4. Observation Index

[0056] Calculation of survival rate: During the experiment, the morbidity and the mortality in each group of mice was observed and recorded in detail every day, and the survival rate in each group of mice was calculated as:

Survival rate=Number of surviving animals/Number of experimental animals100%

[0057] FIG. 2 shows a curve chart representing a comparison of the survival rate of mice infected with MRSA-337371 after treatment with each group of drugs.

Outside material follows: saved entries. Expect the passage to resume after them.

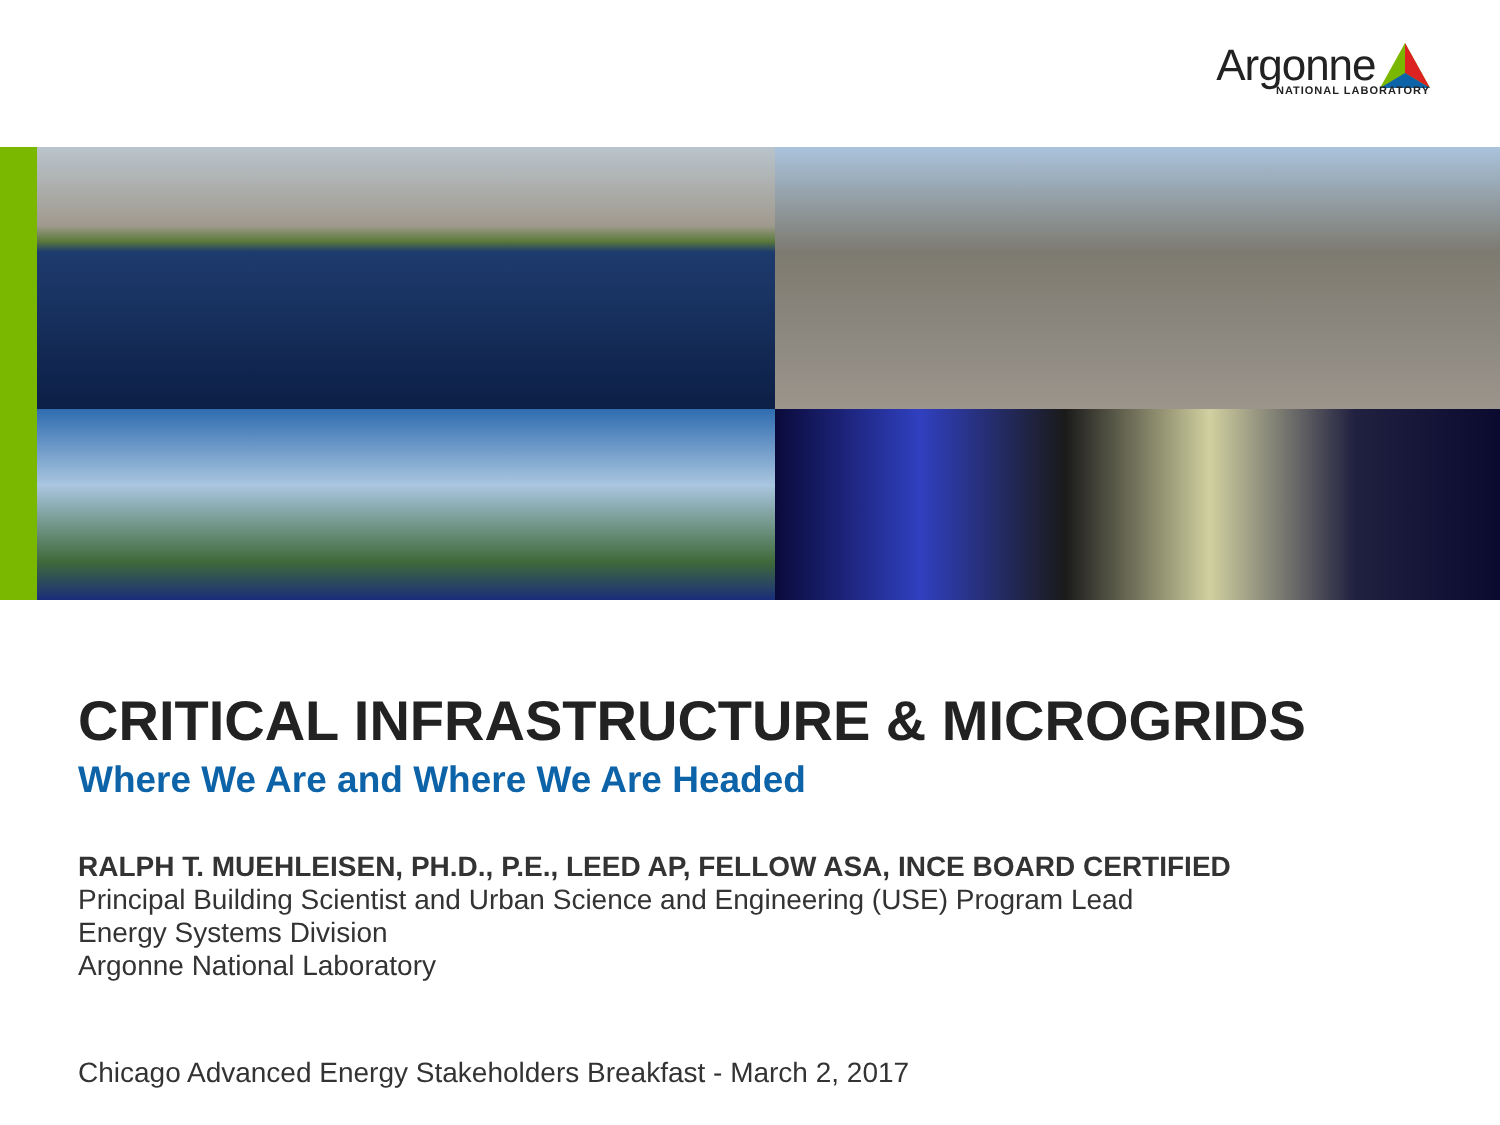Argonne
NATIONAL LABORATORY
CRITICAL INFRASTRUCTURE & MICROGRIDS
Where We Are and Where We Are Headed
RALPH T. MUEHLEISEN, PH.D., P.E., LEED AP, FELLOW ASA, INCE BOARD CERTIFIED
Principal Building Scientist and Urban Science and Engineering (USE) Program Lead
Energy Systems Division
Argonne National Laboratory
Chicago Advanced Energy Stakeholders Breakfast - March 2, 2017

5. Analysis of Experimental Results

[0058] As can be seen from FIG. 2, on day 1, the mortality rate of the mice in the positive control group (i.e., Model group) and Tiamulin group was 50%, respectively, and the mortality rate of the Valnemulin group was 30%, and the mortality rate of the derivative 2 (i.e., the pleuromutilin derivative containing the cyclobutyl group) experimental group was 10%. On day 2, the mortality rate of the positive control group, Tiamulin and Valnemulin group was 80%, respectively, and the mortality rate of the derivative 2 experimental group was 40%. On day 3, the mortality rate of the positive control group was 100%, and the mortality rate of Tiamulin group was 90%. There were no more deaths in the following 5 days. The final survival rate was 0% for the positive control group, 10% for the Tiamulin group, 20% for the Valnemulin group, 60% for the derivative 2 experimental group, and 100% for the negative control group (i.e., Control group). After comparison, it was found that the protection rate of 20 mg/kg of the derivative 2 against systemic MRSA infection in mice was 60%, which was superior to the protection rate of 10% for 20 mg/kg of Tiamulin and the protection rate of 20% for 20 mg/kg of Valnemulin.

[0059] It is understood that the present disclosure is described through some embodiments, and those skilled in the art know that various changes or equivalent substitutions may be made to these features and embodiments without departing from the spirit and scope of the present disclosure. In addition, based on the teachings of the present disclosure, modifications can be made to these features and embodiments to adapt to specific conditions and materials without departing from the spirit and scope of the present disclosure. Therefore, the present disclosure is not limited by the specific embodiments disclosed herein, and all embodiments that fall within the scope of the claims of the present application fall within the scope of protection of the present disclosure.